Terbentuknya ekonomi lokal dalam masyarakat petani kopi arabika di
Simalungun ditandai oleh kemunculan pedagang kopi arabika yang berasal dari
petani kopi arabika. Pedagang muncul sebagai kelompok menengah yang berasal
dari petani berlahan sempit, sebagian migran dari Jawa yang telah berdiaspora di
Simalungun, lalu melalui campur tangan negara dan swasta (eksportir)
berkembang menjadi petani smallholders. Intervensi negara dalam berbagai
kebijakan dan pembentukan kelembagaan seperti kelompok tani, Gabungan
Kelompok Tani (Gapoktan) maupun HMKSS turut mempengaruhi perkembangan
ekonomi lokal di Simalungun.

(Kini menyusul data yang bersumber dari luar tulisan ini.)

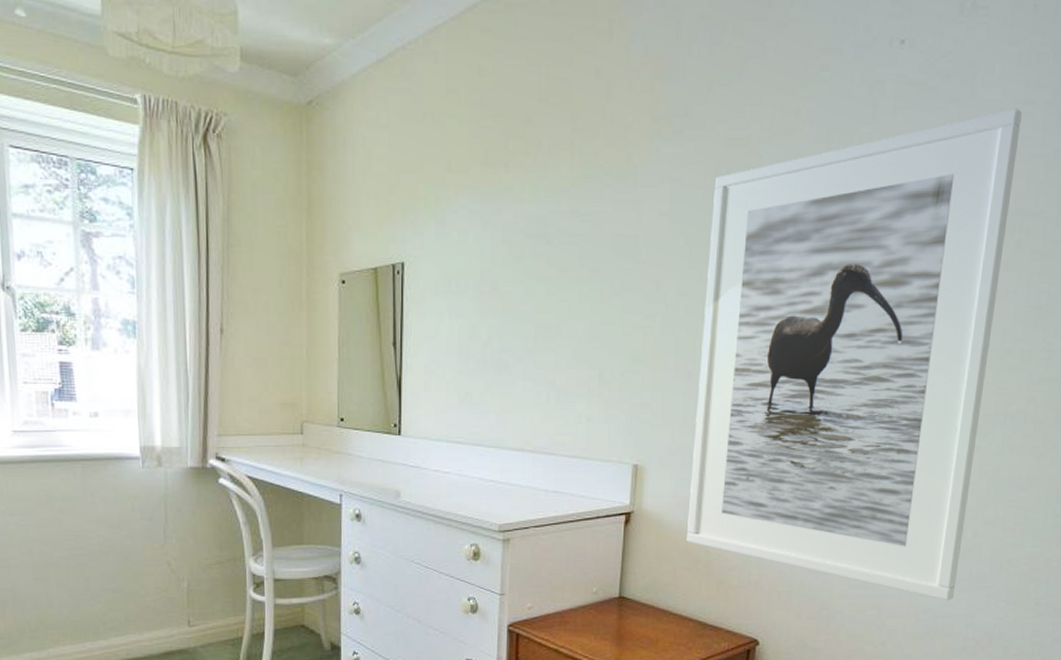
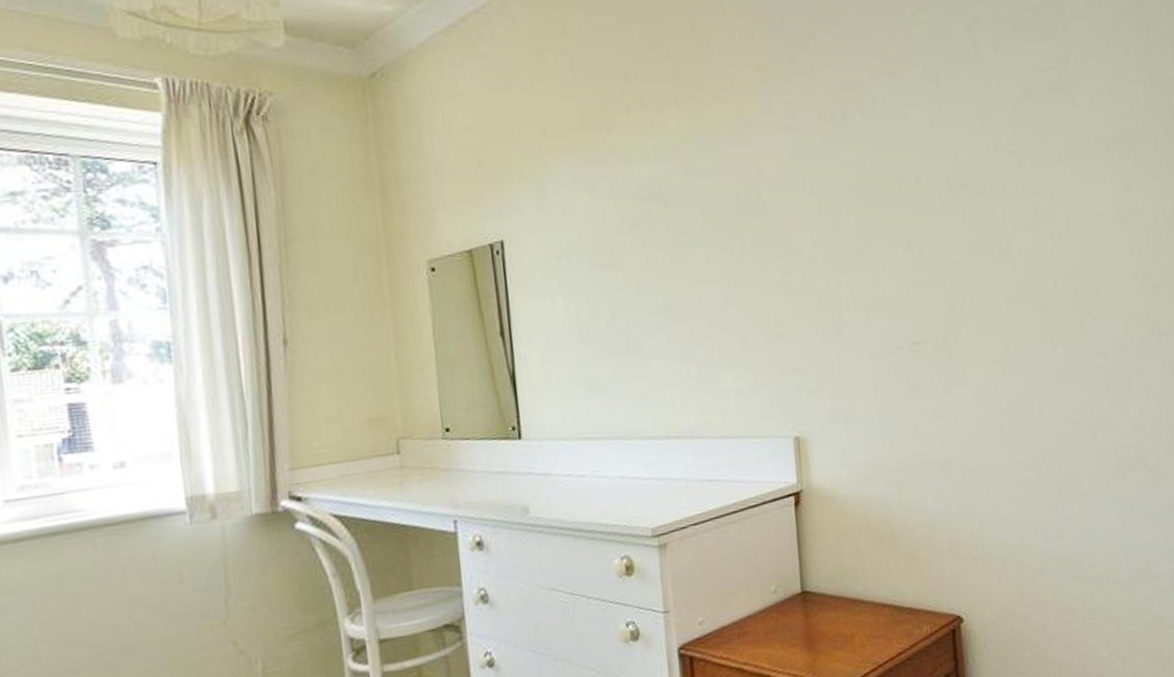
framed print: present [687,109,1022,601] -> none [832,38,1151,539]

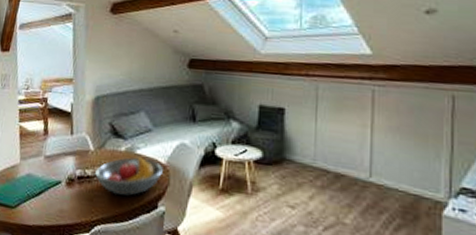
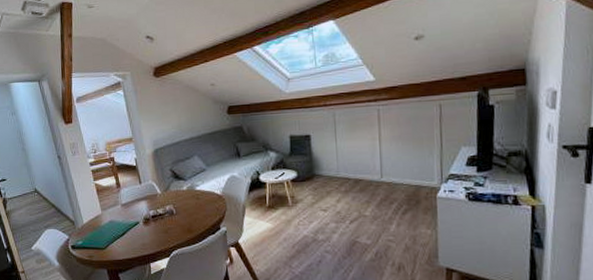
fruit bowl: present [95,155,163,196] -> none [165,191,220,224]

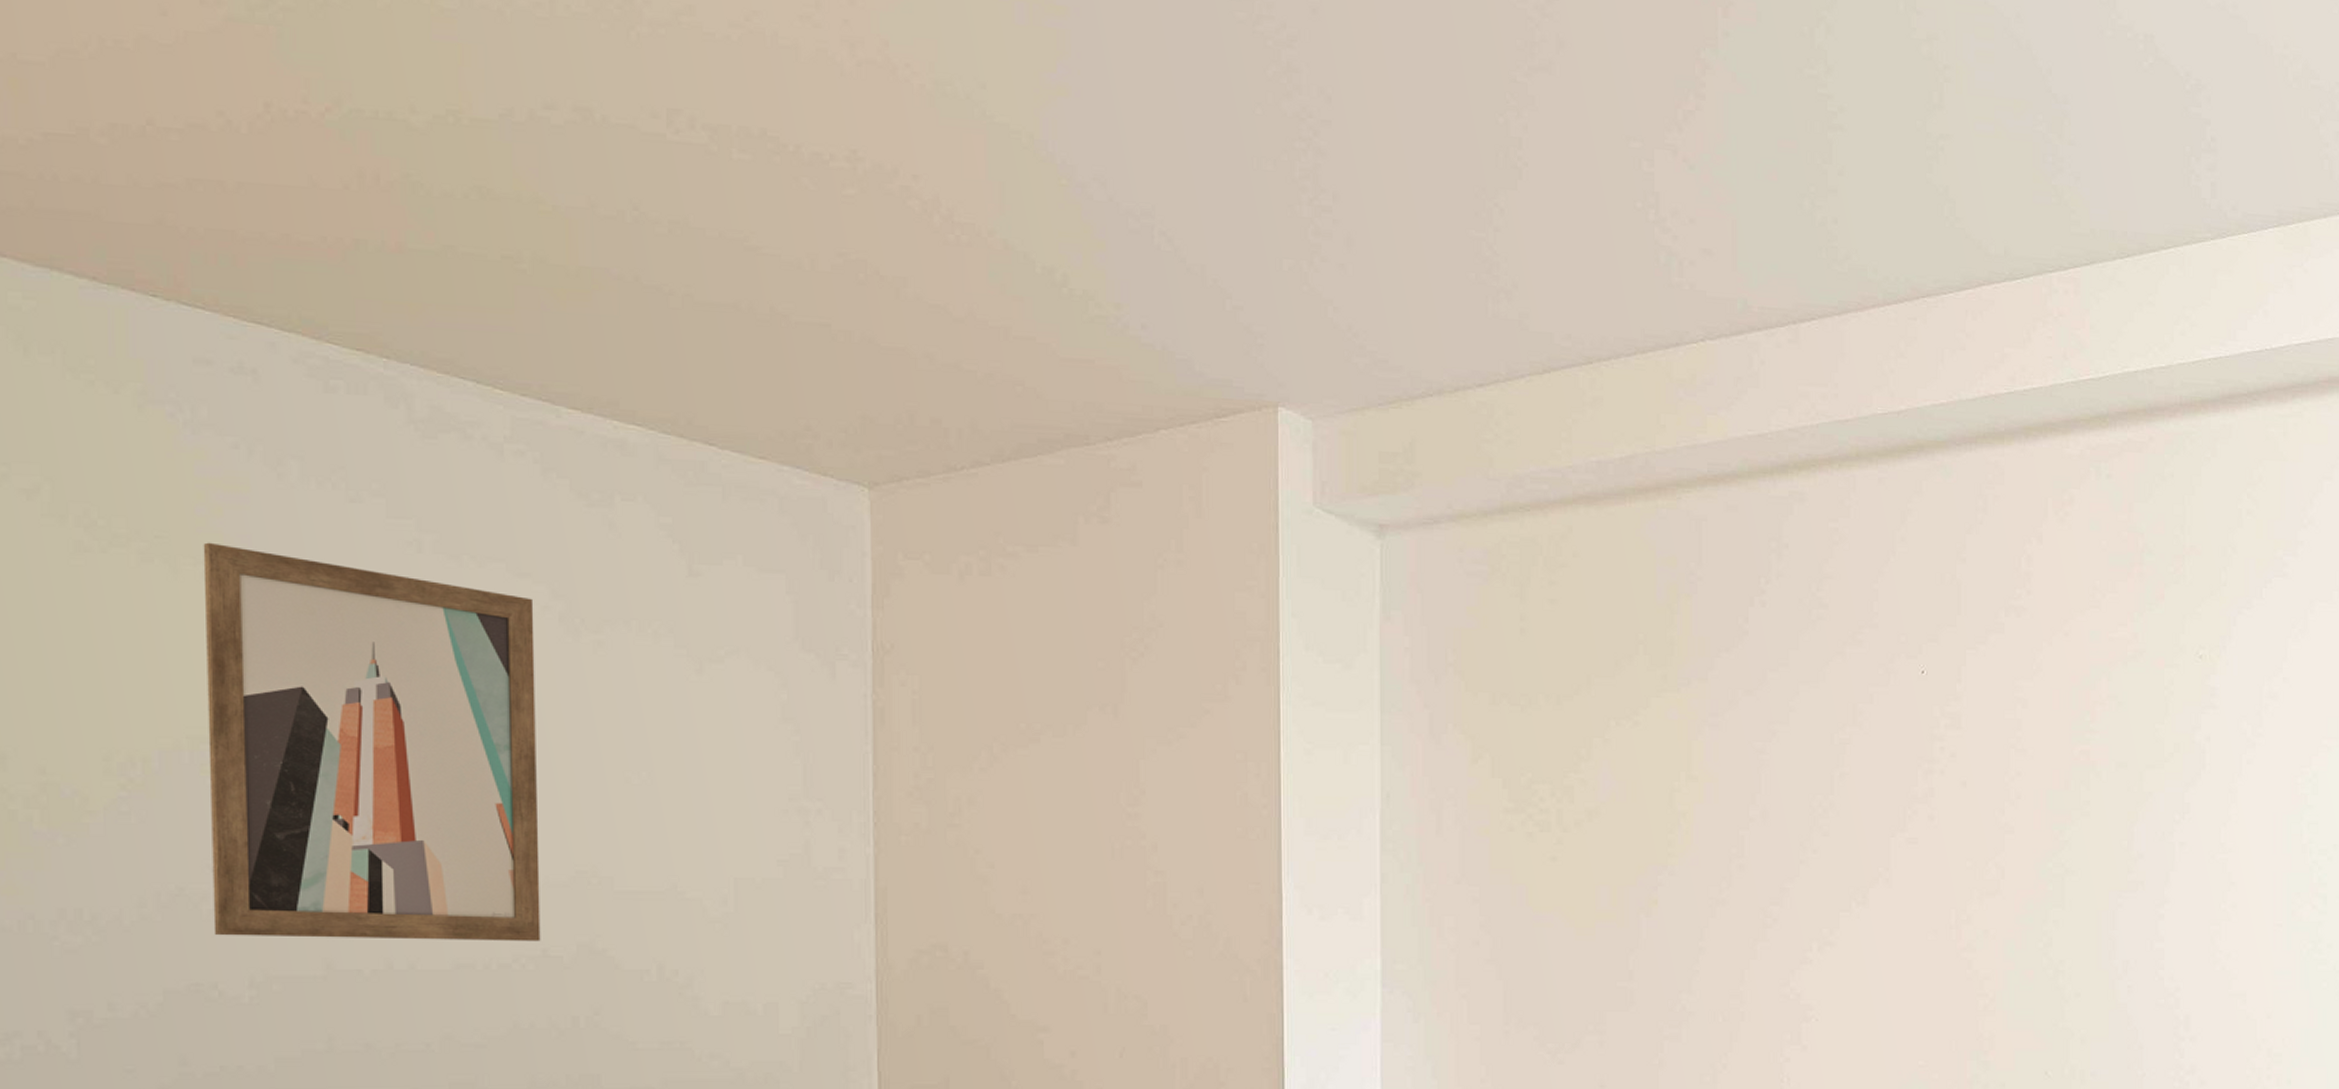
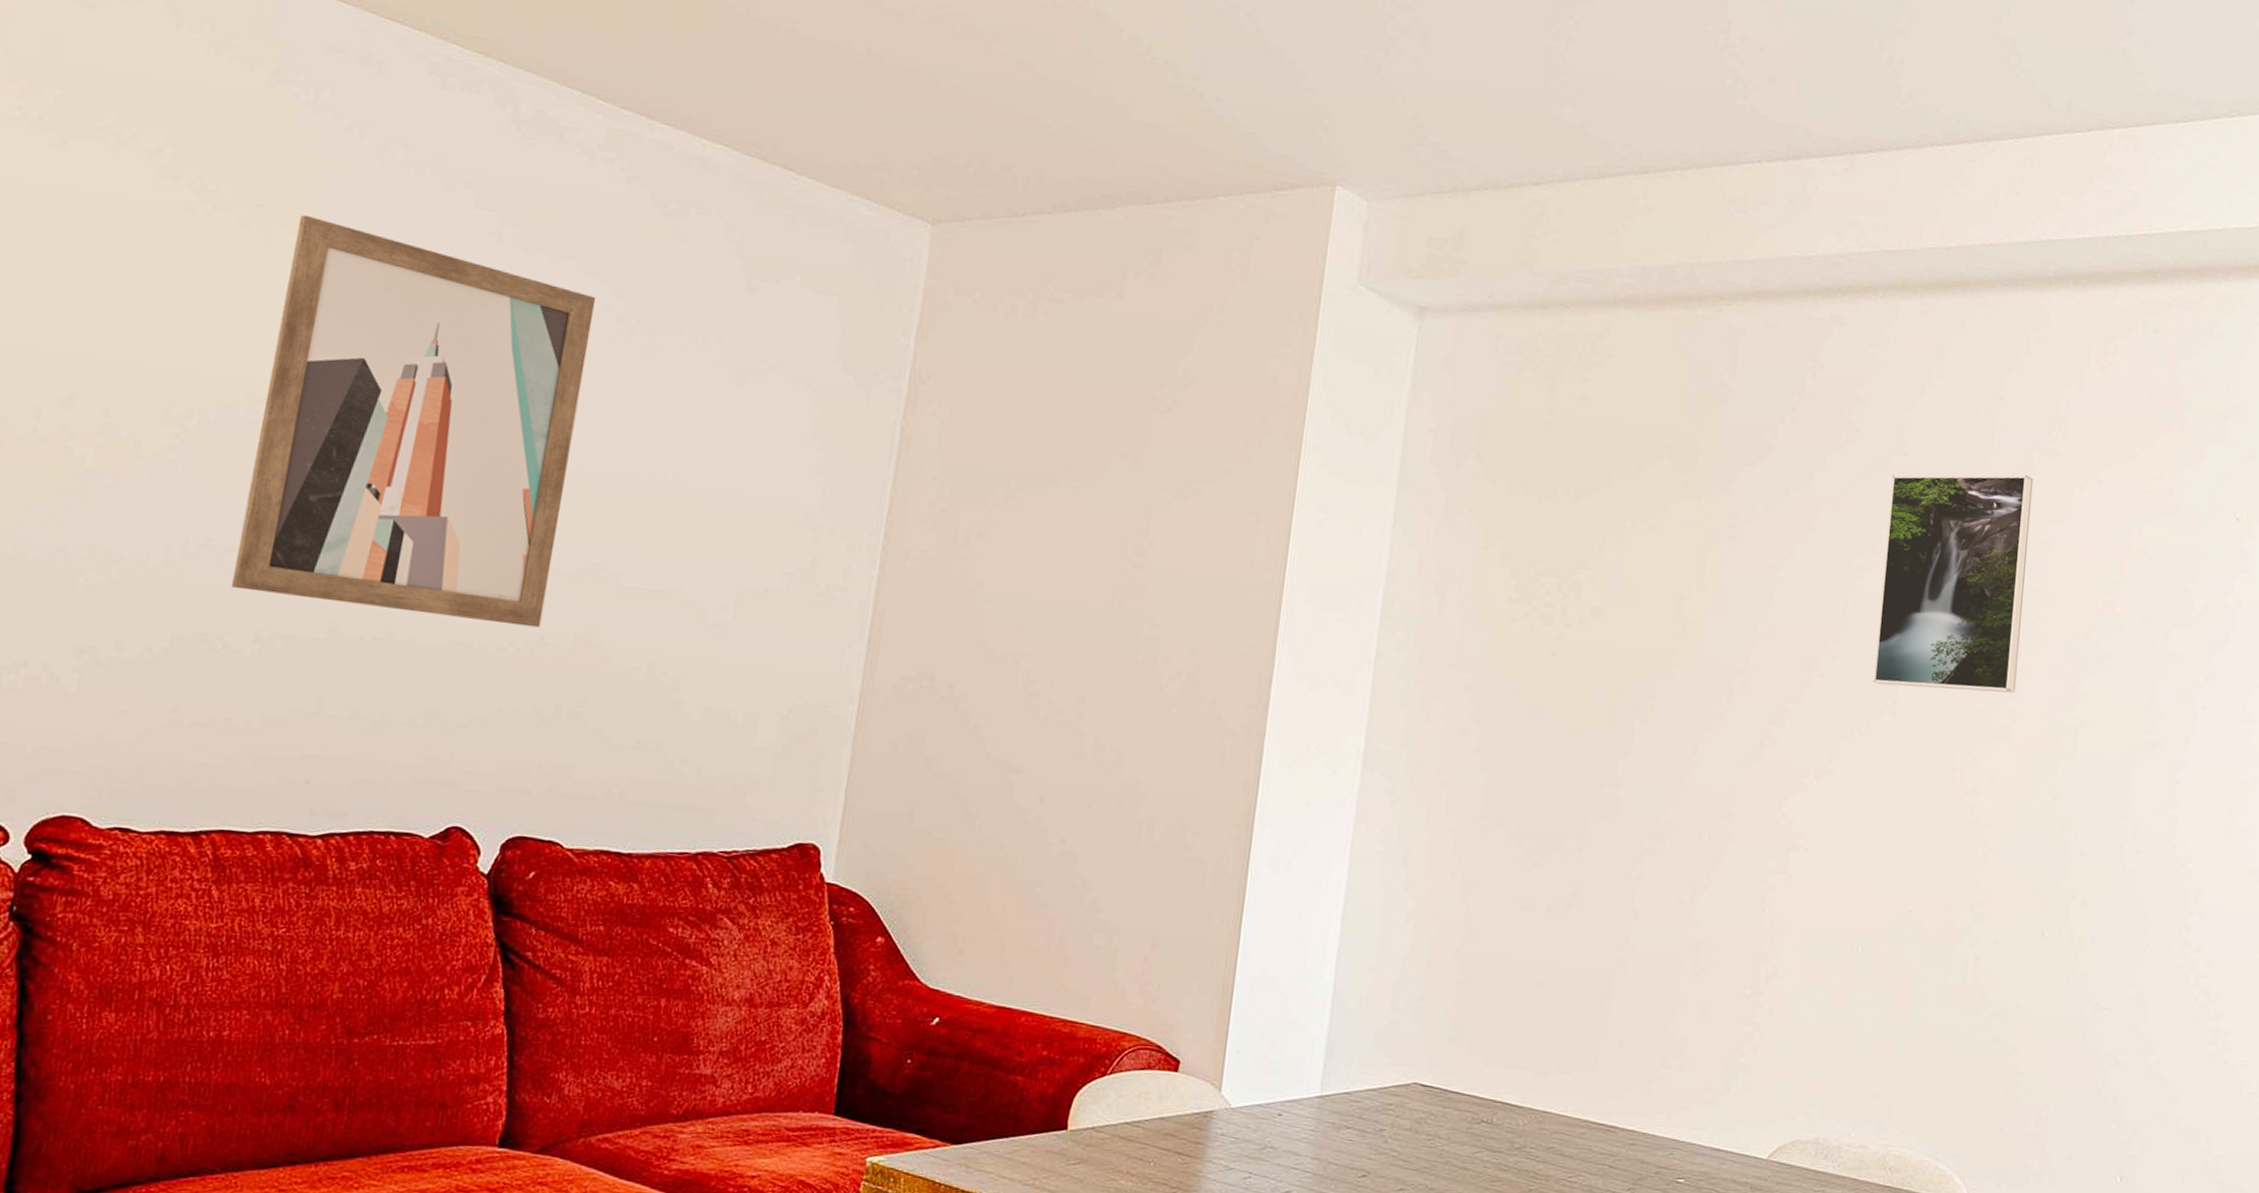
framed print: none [1864,634,2002,854] -> present [1872,474,2034,694]

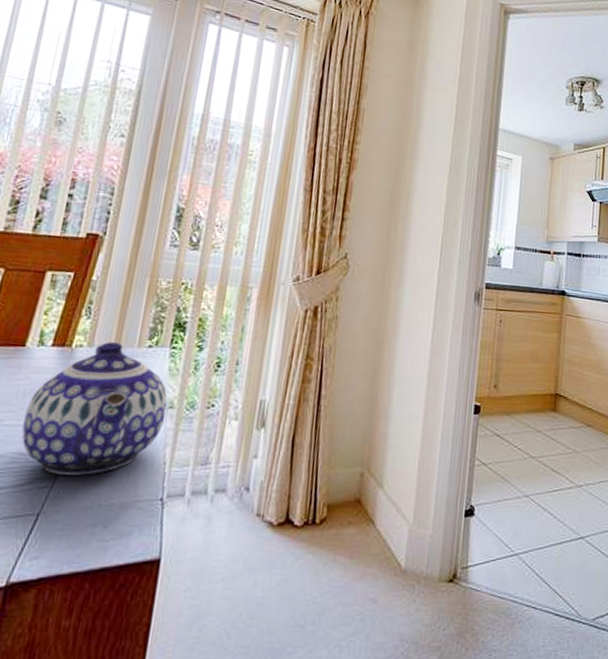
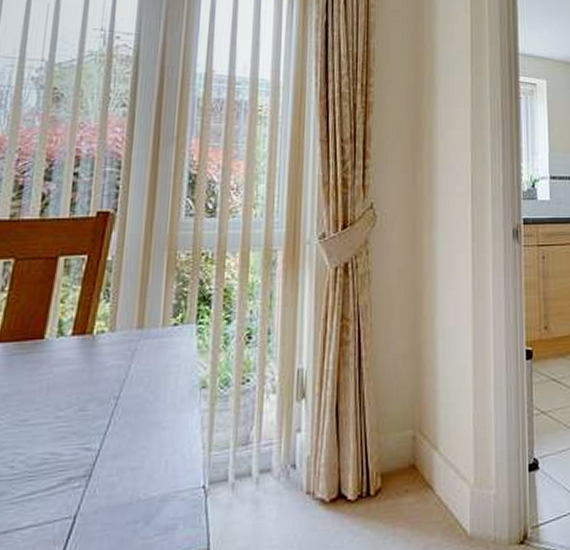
teapot: present [22,342,168,475] -> none [49,324,200,472]

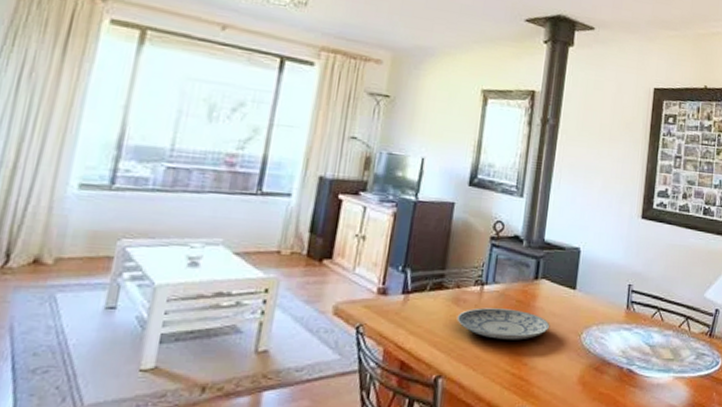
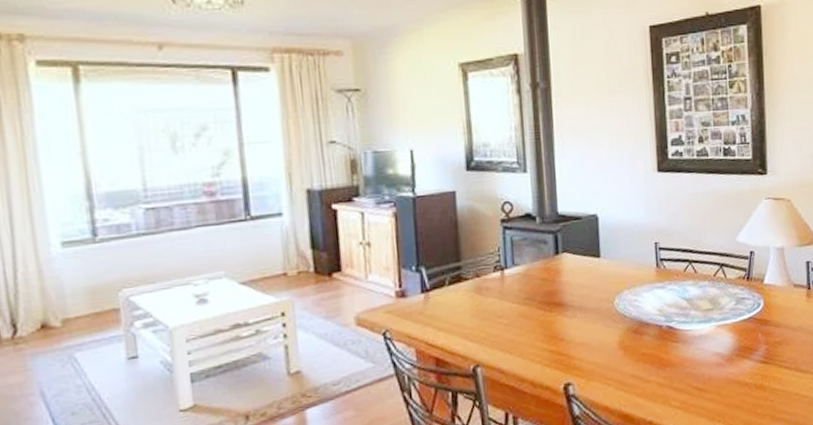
plate: present [457,307,550,340] -> none [483,288,580,321]

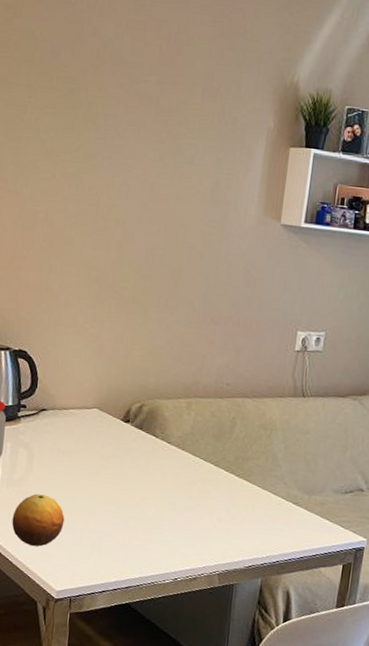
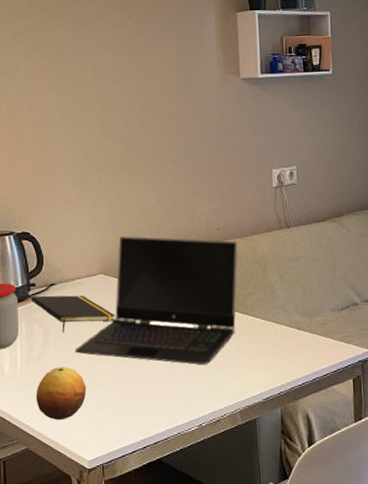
notepad: none [19,418,105,461] -> present [30,295,116,333]
laptop computer: none [57,373,246,521] -> present [74,236,238,365]

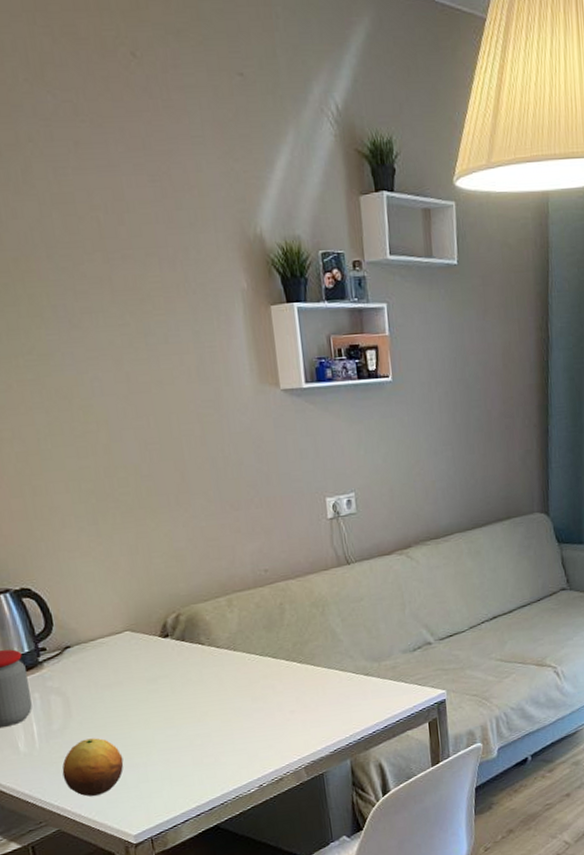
notepad: present [30,295,116,333] -> none [42,656,150,701]
laptop computer: present [74,236,238,365] -> none [104,583,294,723]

Ekonomi lokal di Simalungun dibangun dari multi
religion dan multi etnis sehingga mendukung ekonomi berbasis nilai
keanekaragaman khas Simalungun. Ekonomi lokal khas Simalungun dibangun
atas rasionalitas yang berbasis nilai (value) lokal. Empat nilai lokal tersebut
adalah, yakni: (1) tindakan kolektif; (2) kepercayaan (trust); (3) solidaritas sosial
dan (4) komitmen.
Kelembagaan pasar dengan struktur oligopsoni, menyebabkan sebagian
petani pedagang berada di posisi “tersandera” sehingga membentuk struktur pasar
baru. Dengan memandang pasar sebagai suatu arena berdasar teori Bourdieu,
tindakan (praktik) aktor dalam supply chain kopi arabika ditentukan oleh posisi,
habitus, seberapa kuat modal yang dimiliki aktor dan seberapa legitim kedudukan
aktor dalam arena, yakni pasar kopi arabika. Perilaku aktor yang bertindak bak
pemburu rente (rent seeker) berimplikasi pada kesejahteraan petani.
Muara dari pengembangan ekonomi lokal adalah tingkat kesejahteraan
petani smallholders. Tingkat kesejahteraan rumahtangga petani smallholders kopi
arabika di Nagori Sait Buttu Saribu sebagian besar berada pada kategori cukup
(47,62%). Dengan tingkat kesejahteraan tersebut, petani smallholders kopi sudah
mampu menyekolahkan anak, memenuhi kebutuhan pangan dan strata atas sudah
mampu mengakumulasi modal untuk mengembangkan usaha/bisnis kopi.